Vaccination is the most important strategy to control FMD. The conventional vaccine protects animals and decreases FMDV spread to adjoining areas. Recently available vaccine has disadvantages like production of carrier status which shed viruses up to many years and also these vaccines cannot protect from virus replication or infection. Timing of vaccination, availability of quality vaccine, incorporation of multiple serotypes/ strains of FMDV circulating in the particular area, maintenance of cold chain, vaccination of susceptible population is important for controlling FMD. The currently available inactivated vaccine provide protection only for 4 to 6 months and require booster bi annually. In India, most of the FMD vaccines are BHK-21 cell culture based inactivated trivalent vaccine containing O, A, Asia-1 serotypes. Some commercially available vaccines are Raksha Ovac (Indian immunologicals), Bovilis clovax (Intervet), Bio vet FMD vaccine etc. But due to various limitations such as lack of cross protection between serotypes/ strains, risk of live virus escapes from laboratory, limited shelf life and repeated dosing, development of new alternative vaccine like DNA vaccine, synthetic peptide vaccine, epitope-based vaccine, chimeric vaccines like VP1 and IL-2 vaccine, FMDV VP1 and swine IgG, cocktail vaccine based on VP1 and 3D genes are on progress (Chakraborty et al., 2014). The antigenic variation that arises due to emergence of new lineage and sub lineage of FMDV creates problems in cross protection. So regular epidemiological survey regarding current circulating viruses and vaccine matching test should be carried out which is helpful in selecting current vaccine strain and control of FMD (Upadhyaya et al., 2014).

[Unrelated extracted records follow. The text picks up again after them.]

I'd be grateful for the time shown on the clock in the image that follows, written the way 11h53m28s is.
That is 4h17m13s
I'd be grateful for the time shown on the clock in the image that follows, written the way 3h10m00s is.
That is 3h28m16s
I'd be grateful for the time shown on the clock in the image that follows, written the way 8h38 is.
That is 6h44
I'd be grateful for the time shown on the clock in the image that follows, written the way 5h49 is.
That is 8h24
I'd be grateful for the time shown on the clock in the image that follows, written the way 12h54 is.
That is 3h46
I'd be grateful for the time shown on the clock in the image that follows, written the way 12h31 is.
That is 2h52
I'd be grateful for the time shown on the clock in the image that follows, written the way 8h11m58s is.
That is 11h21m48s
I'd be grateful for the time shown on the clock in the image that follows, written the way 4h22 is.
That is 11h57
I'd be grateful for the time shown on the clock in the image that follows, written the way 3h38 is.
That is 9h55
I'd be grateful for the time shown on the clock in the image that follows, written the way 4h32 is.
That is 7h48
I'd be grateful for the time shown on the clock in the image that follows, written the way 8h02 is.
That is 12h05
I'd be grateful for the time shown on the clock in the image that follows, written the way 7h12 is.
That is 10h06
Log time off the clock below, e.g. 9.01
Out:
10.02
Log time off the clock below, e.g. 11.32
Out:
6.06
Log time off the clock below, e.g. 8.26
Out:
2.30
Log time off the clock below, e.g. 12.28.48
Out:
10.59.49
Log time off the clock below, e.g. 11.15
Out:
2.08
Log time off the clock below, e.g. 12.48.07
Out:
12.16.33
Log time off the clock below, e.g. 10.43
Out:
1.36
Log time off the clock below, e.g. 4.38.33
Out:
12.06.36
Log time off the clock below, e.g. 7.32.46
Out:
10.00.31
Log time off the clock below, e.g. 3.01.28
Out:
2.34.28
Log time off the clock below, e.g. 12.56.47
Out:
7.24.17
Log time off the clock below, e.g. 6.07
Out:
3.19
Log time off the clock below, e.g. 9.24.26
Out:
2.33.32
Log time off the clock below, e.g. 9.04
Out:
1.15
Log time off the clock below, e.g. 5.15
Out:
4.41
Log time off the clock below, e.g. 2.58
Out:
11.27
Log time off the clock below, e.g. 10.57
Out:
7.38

Progressive control pathway for FMD was established with the aim to determine national progress in FMD control and to develop national and international action plans and support to reduce circulation of virus and to mitigate the impact of FMD (Jamal and Belsham, 2013).  In India, two programmes are operational in the country like FMD control programme (FMDCP) and assistance to states for control of animal disease (ASCAD). ASCAD is GOI and state government programme implemented in non FMD states. Here about 85 million animals were covered. The FMD CP was launched in India in 2003-2004 in 54 districts covering 30 million cattle and buffalo with an objective to create and expand FMD free zones. Later in 11th plan, additional 167 districts and 80 to 90 million animals were covered under FMD vaccination. Till now it covers 351 districts in 13 states and 6 UT (28). Due to robust implementation of FMDCP, disease occurrence has been drastically reduced. However, 16 states and one UT, which are not covered under intensive FMD vaccination. Now it will be covered under Rastriya Krishi Vikash Yojna (RKVY) during 2016-2017 in order to conceive FMD Mukt Bharat (Press information bureau, Govt. of India, Ministry of Agriculture, 09- August-2016, FMD Mukt Bharat in next few years). Recently, in 2019, National Animal Disease Control Programme (NADCP) is launched by Central Government with the aim of controlling FMD by 2025 and eradicating FMD by 2030 by 100% vaccinating all the susceptible livestock population in India including cattle, buffalo, sheep, goat and pigs at 6 months interval (https://dahd.nic.in/national-animal-disease-control-programme).

Conclusion

FMD is one of the greatest obstacles for the development of animal husbandry sector and the livestock economy thereof. For this purpose, FMD control is essential. The control of FMD is very difficult due presence of multiple serotypes and subtypes and also due to presence of carrier states. Continuous efforts have been made to control FMD through sero-surveillance, effective vaccination programme, strict biosecurity and biosafety measures, educating farmers and by stamping out whenever possible. Phenotypic and genetic characterization with molecular cloning is carried out to develop effective vaccine and diagnostics. So, all the above measures are important keys for successful control of FMD.